▶ **Work required**
Set the listing down exactly; no pictures.

▶ **Records supplied**
· · · · · · ·
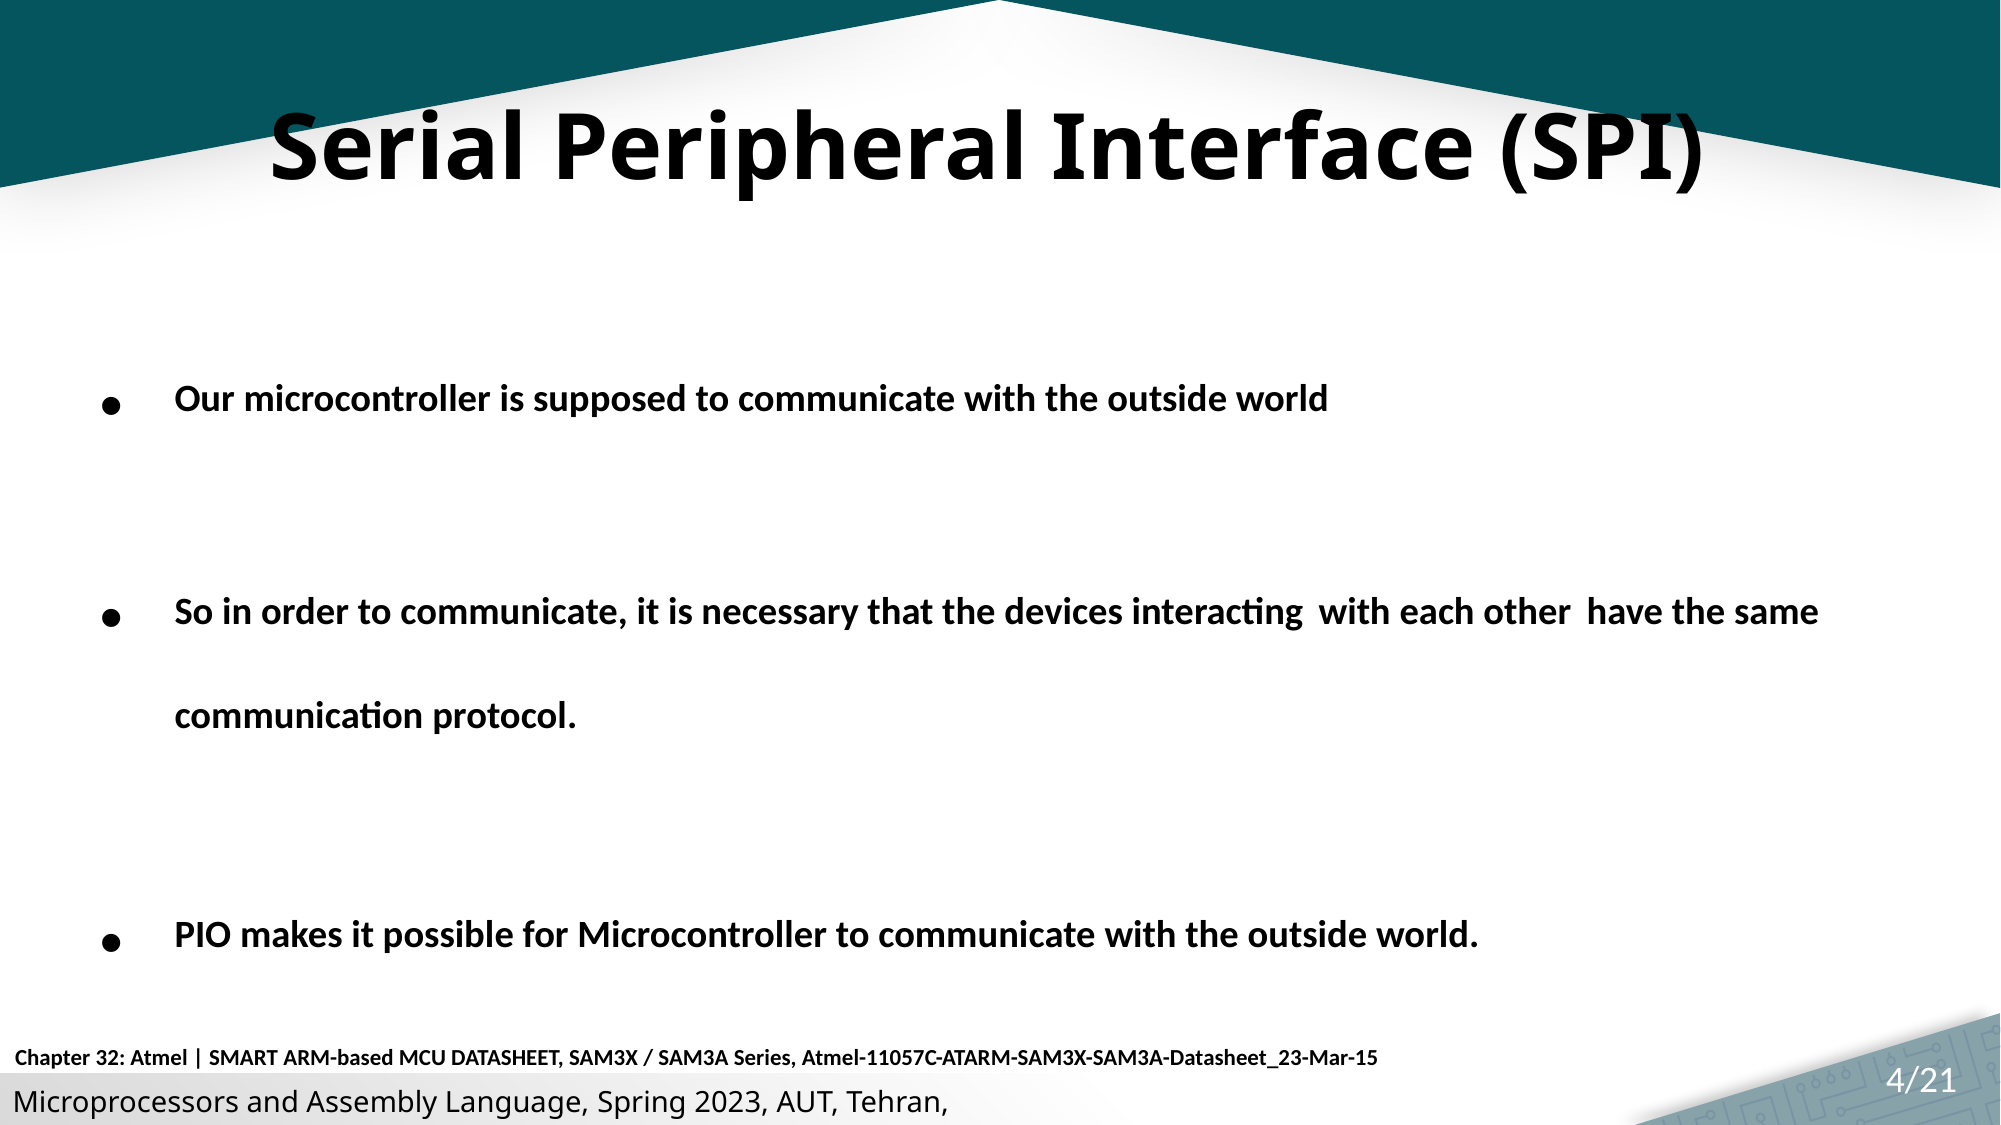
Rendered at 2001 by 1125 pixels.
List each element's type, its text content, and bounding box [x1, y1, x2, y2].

list Our microcontroller is supposed to communicate with the outside world So in order to communicate, it is necessary that the devices interacting with each other have the same communication protocol. PIO makes it possible for Microcontroller to communicate with the outside world. [84, 266, 1863, 1078]
text_box Chapter 32: Atmel | SMART ARM-based MCU DATASHEET, SAM3X / SAM3A Series, Atmel-11057C-ATARM-SAM3X-SAM3A-Datasheet_23-Mar-15 [0, 1035, 1416, 1078]
title Serial Peripheral Interface (SPI) [137, 41, 1863, 259]
slide_number 4/21 [1522, 1047, 1973, 1108]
· · · · · · ·
▶ **Reply to the exercise**
Rendered at 2001 by 1125 pixels.
List each element's type, its text content, and bounding box [x1, y1, x2, y2].

list Our microcontroller is supposed to communicate with the outside world So in order to communicate, it is necessary that the devices interacting with each other have the same communication protocol. PIO makes it possible for Microcontroller to communicate with the outside world. [84, 266, 1863, 1078]
text_box Chapter 32: Atmel | SMART ARM-based MCU DATASHEET, SAM3X / SAM3A Series, Atmel-11057C-ATARM-SAM3X-SAM3A-Datasheet_23-Mar-15 [0, 1035, 1416, 1078]
title Serial Peripheral Interface (SPI) [137, 41, 1863, 259]
slide_number 4/21 [1522, 1047, 1973, 1108]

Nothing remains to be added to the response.